(What is expected)
In the data below, which lines contain "package"? List them by copying each one.

[Rendered images with source text]

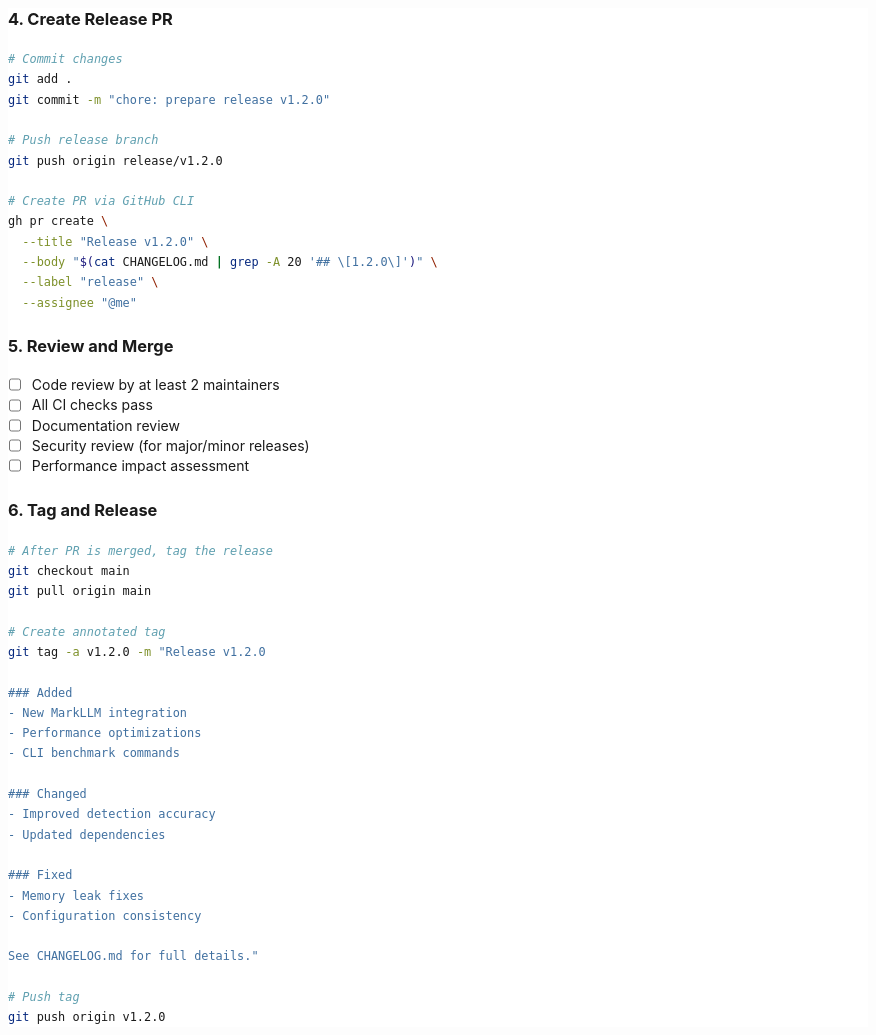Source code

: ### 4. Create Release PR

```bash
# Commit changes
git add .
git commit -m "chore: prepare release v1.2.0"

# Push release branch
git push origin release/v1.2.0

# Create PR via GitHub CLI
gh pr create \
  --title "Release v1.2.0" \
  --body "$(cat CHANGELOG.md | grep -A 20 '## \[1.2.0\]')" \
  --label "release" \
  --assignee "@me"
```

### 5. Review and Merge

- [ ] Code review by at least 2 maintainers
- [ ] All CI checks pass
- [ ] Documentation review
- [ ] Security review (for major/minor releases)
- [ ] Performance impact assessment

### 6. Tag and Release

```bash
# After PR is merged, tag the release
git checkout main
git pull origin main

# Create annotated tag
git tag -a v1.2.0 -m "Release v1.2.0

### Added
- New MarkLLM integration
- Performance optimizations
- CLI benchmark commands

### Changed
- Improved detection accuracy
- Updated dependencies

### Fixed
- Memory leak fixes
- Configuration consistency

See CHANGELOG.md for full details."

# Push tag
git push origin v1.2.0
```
--
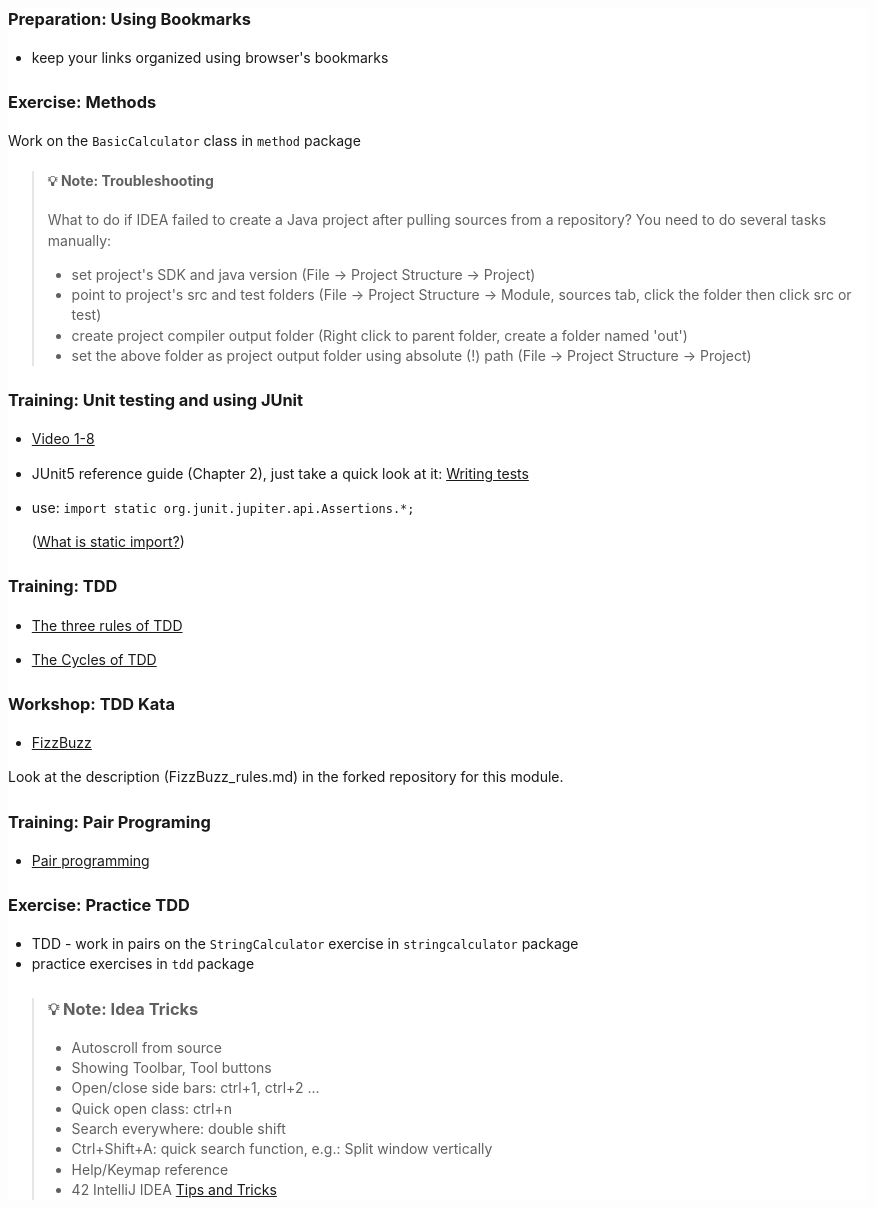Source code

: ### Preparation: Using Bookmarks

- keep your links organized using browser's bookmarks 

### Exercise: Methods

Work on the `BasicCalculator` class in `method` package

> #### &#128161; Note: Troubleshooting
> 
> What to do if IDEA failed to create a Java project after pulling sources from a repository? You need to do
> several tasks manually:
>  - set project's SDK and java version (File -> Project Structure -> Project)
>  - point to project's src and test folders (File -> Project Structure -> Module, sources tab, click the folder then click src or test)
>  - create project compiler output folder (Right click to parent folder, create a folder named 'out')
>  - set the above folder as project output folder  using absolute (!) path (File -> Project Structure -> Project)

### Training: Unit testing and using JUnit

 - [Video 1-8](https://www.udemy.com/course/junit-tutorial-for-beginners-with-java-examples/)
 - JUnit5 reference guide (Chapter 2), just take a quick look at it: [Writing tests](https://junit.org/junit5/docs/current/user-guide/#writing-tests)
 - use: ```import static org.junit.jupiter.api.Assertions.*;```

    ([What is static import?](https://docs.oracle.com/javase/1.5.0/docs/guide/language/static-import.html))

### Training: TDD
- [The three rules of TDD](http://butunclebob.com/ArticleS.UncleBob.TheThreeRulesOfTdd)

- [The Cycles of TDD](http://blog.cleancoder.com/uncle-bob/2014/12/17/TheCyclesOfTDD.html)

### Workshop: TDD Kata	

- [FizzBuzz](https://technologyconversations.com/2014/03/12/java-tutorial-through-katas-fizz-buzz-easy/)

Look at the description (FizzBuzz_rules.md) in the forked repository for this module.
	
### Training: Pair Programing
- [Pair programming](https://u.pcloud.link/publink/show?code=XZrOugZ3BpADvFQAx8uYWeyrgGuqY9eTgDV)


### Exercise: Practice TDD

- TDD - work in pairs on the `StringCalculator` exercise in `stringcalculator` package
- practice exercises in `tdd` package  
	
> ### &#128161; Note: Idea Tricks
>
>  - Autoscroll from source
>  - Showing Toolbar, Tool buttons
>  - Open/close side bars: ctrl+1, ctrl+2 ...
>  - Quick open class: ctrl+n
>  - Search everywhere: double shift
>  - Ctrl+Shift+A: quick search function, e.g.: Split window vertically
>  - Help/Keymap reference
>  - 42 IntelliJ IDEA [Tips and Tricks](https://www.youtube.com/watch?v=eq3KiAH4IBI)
...
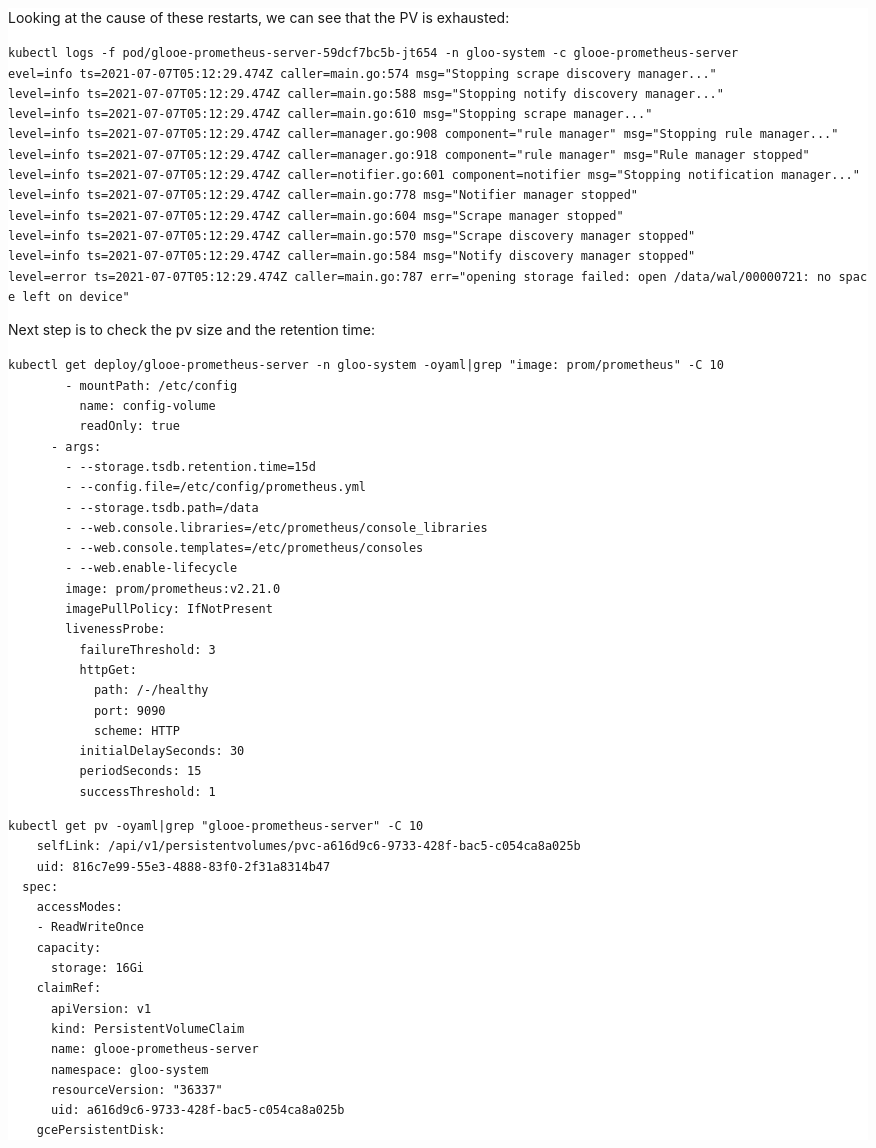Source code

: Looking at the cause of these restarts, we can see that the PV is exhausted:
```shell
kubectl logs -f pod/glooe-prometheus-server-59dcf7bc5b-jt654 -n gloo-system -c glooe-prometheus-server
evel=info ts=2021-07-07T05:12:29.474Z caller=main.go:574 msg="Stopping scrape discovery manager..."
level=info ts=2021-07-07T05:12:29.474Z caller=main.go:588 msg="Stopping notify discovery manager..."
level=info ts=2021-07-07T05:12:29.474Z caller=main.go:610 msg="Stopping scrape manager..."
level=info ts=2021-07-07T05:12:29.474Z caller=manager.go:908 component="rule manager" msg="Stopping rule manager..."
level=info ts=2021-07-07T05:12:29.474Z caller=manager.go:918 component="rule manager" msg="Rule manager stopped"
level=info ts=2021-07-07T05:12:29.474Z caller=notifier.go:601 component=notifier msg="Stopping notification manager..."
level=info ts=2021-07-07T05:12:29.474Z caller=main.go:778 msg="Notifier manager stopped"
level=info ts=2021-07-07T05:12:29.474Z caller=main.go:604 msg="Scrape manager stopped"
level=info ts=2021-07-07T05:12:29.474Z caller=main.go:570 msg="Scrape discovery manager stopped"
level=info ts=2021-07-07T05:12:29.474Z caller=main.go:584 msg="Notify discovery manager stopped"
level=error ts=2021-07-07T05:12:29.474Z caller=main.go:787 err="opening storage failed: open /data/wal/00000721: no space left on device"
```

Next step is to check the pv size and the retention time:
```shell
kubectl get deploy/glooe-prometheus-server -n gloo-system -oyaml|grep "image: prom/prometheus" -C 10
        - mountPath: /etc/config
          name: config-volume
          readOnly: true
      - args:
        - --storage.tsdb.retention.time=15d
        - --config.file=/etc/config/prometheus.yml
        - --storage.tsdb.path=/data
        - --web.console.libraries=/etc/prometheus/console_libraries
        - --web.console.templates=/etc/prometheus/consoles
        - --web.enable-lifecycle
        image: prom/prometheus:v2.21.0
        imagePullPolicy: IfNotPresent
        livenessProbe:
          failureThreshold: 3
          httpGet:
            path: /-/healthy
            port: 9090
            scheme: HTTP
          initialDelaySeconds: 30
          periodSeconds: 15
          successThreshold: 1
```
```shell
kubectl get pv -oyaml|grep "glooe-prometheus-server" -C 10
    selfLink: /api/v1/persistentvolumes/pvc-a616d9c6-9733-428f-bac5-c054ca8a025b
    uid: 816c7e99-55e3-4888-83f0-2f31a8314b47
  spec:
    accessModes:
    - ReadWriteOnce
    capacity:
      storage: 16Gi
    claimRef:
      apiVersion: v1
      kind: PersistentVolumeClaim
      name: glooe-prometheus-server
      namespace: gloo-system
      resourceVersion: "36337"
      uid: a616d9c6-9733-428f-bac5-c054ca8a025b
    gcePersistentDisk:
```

(Answer for the task)
Work on the `BasicCalculator` class in `method` package
- TDD - work in pairs on the `StringCalculator` exercise in `stringcalculator` package
- practice exercises in `tdd` package  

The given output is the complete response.